Cricket pundits and experts have raised their finger on Australian skipper Steven Smith who had accepted his mistake and was the mastermind behind what all happened.

The past weekend was the darkest weekend of Australian cricket team. The Australian players are having a miserable time in the Rainbow nation both on and off the field.
They are trailing the four-match series 2-1, and their skipper getting banned for the last Test following a ball-tampering confession.

Steven Smith and Cameron Bancroft admitted they did plan to change the condition of the ball with a foreign object during the third Test at the Newlands in Cape Town.
Some of the former cricketers have also had their say on the actions of the Australian cricket team.

The current squad got criticized for their actions, and former England captain Nasser Hussain said the ball-tampering scandal in South Africa would make people “start to question the Ashes win”.
“The problem with ball tampering is, once you get done like this and found out; it’s a little bit like match-fixing in that you start to question every other game. People start to question the Ashes. It’s why the ICC should clamp down harder on it.”

++++++++++++++++++++

Copy the passage on the ball-tampering scandal word for word, from "Cricket pundits and" to "what all happened.". None of the rows that come next are needed.

Measuring device photo rows:

++++++++++++++++++++

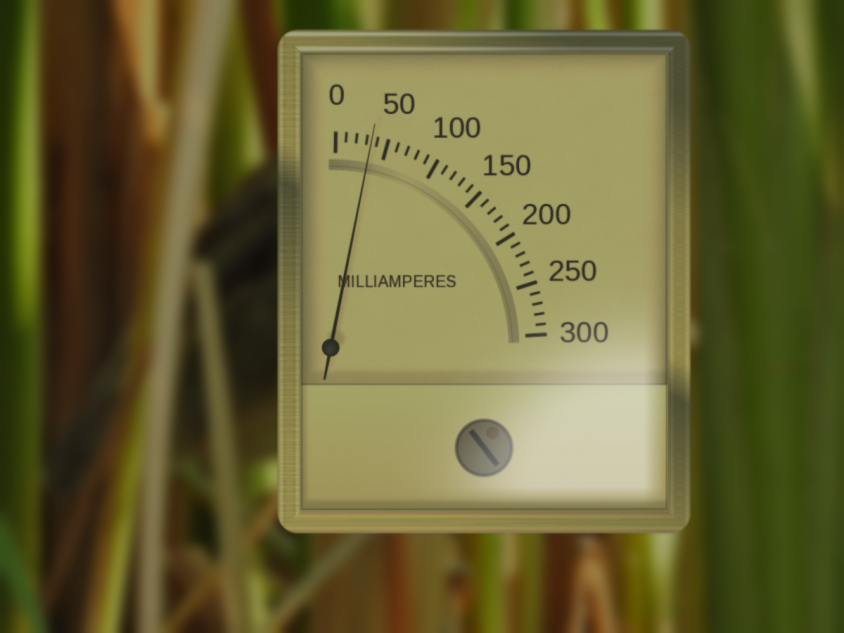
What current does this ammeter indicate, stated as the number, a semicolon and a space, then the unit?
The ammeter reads 35; mA
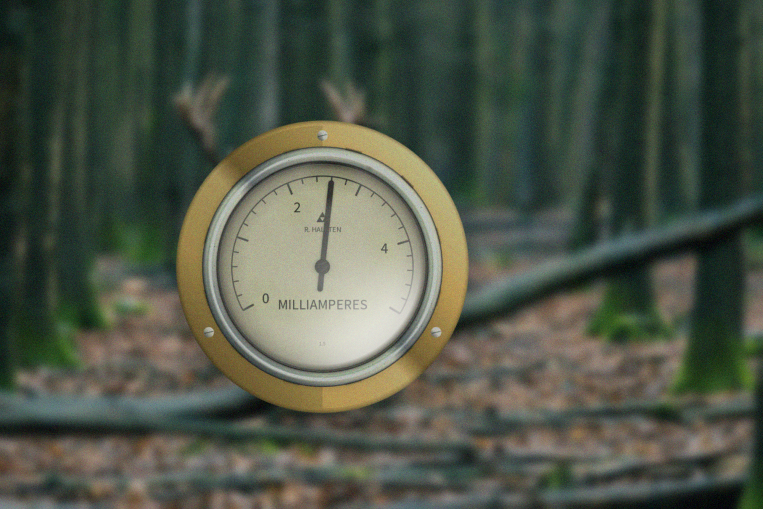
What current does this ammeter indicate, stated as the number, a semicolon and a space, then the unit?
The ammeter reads 2.6; mA
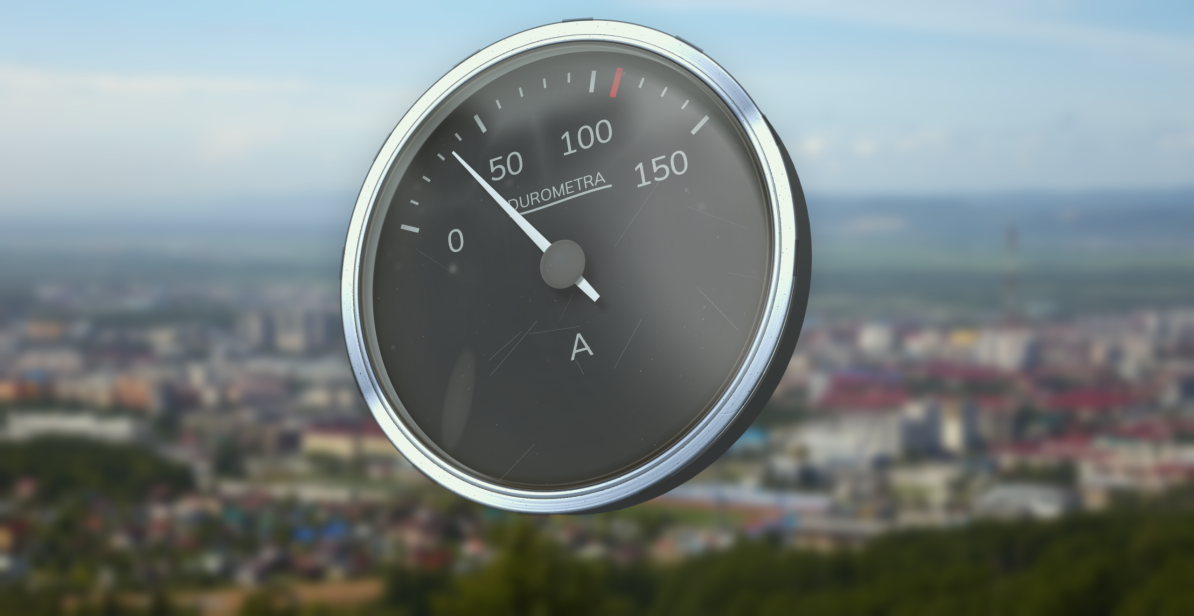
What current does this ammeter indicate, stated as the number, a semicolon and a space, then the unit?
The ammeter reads 35; A
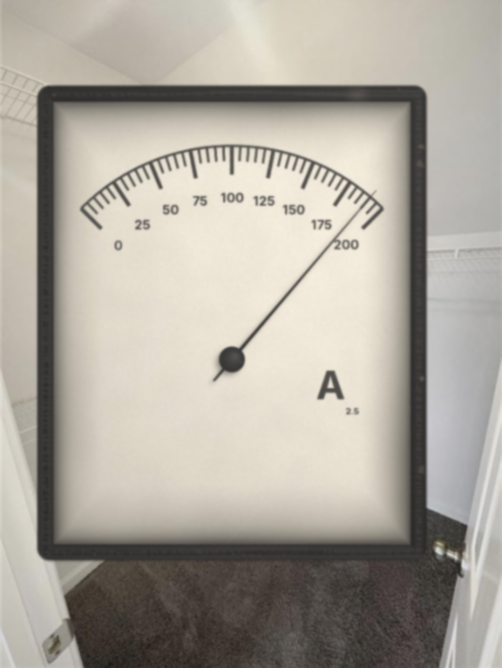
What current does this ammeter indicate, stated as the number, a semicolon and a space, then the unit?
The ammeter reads 190; A
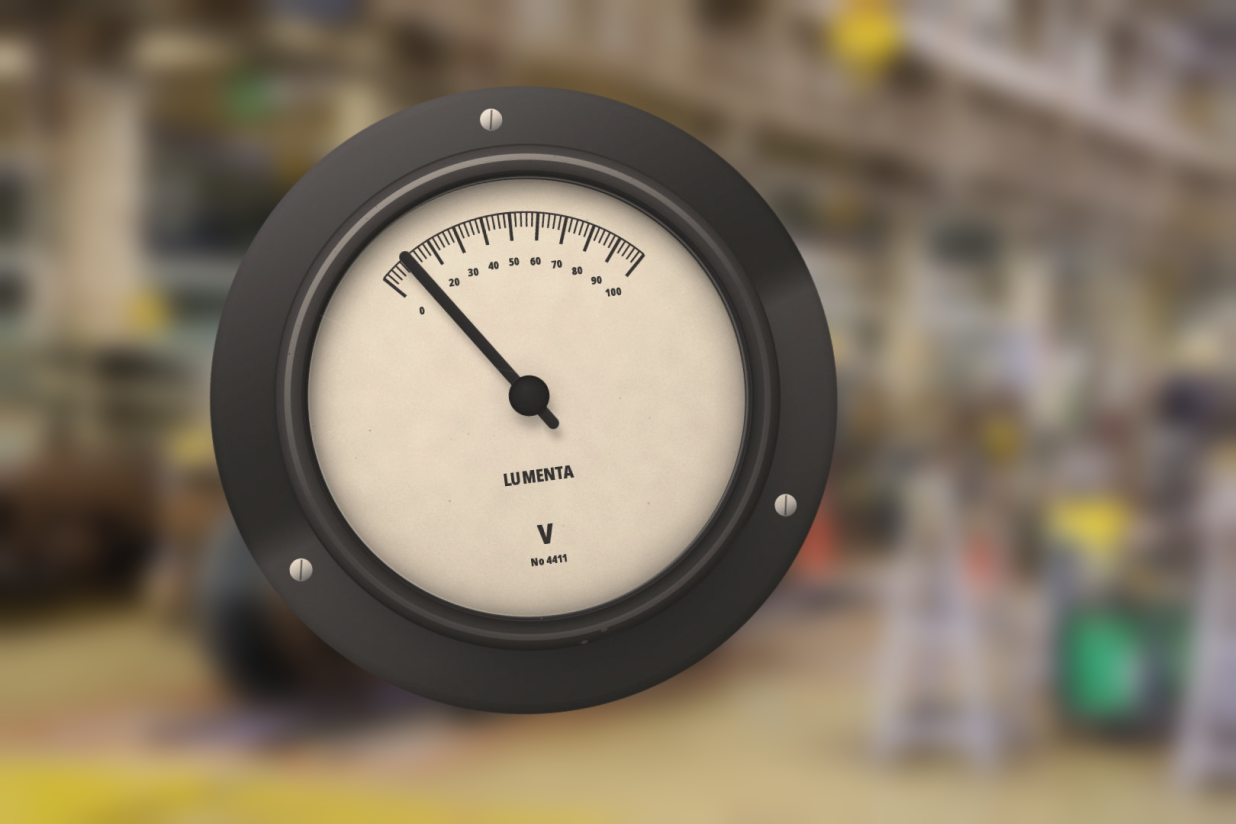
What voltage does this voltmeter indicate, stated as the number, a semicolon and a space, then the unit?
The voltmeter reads 10; V
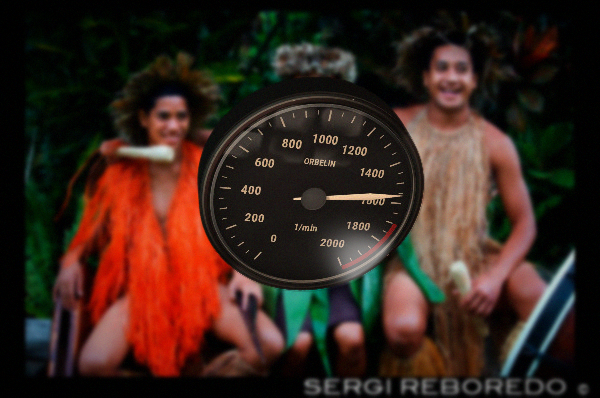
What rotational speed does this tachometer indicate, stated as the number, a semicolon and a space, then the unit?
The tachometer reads 1550; rpm
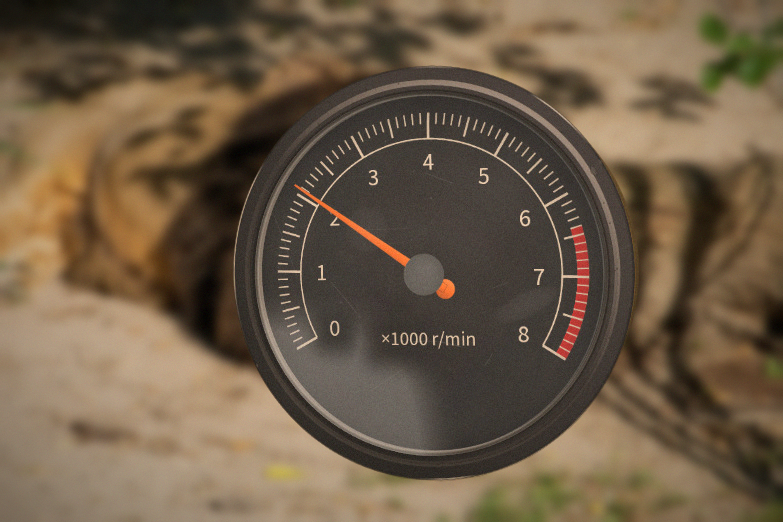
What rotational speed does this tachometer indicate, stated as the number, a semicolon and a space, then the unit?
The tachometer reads 2100; rpm
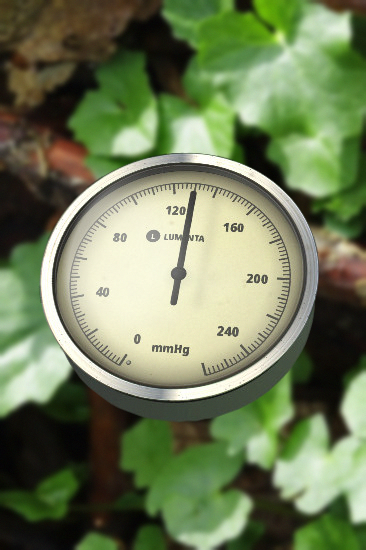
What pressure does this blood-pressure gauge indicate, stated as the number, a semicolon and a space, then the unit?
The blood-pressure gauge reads 130; mmHg
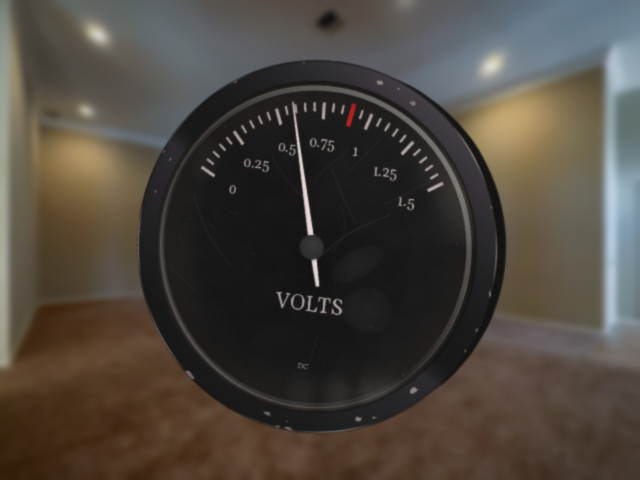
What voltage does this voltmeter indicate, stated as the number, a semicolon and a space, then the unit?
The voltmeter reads 0.6; V
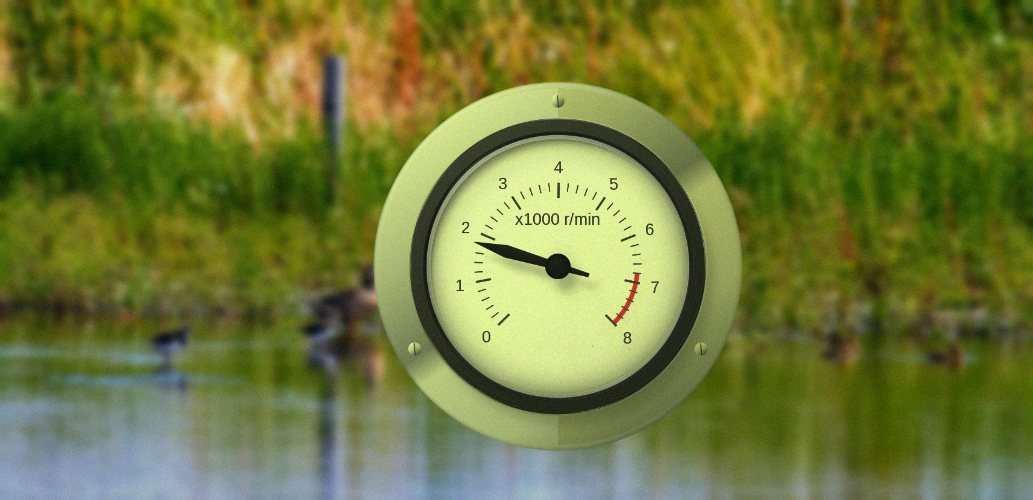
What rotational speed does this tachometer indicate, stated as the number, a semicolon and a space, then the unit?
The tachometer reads 1800; rpm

++++++++++++++++++++

Written answer:
Cricket pundits and experts have raised their finger on Australian skipper Steven Smith who had accepted his mistake and was the mastermind behind what all happened.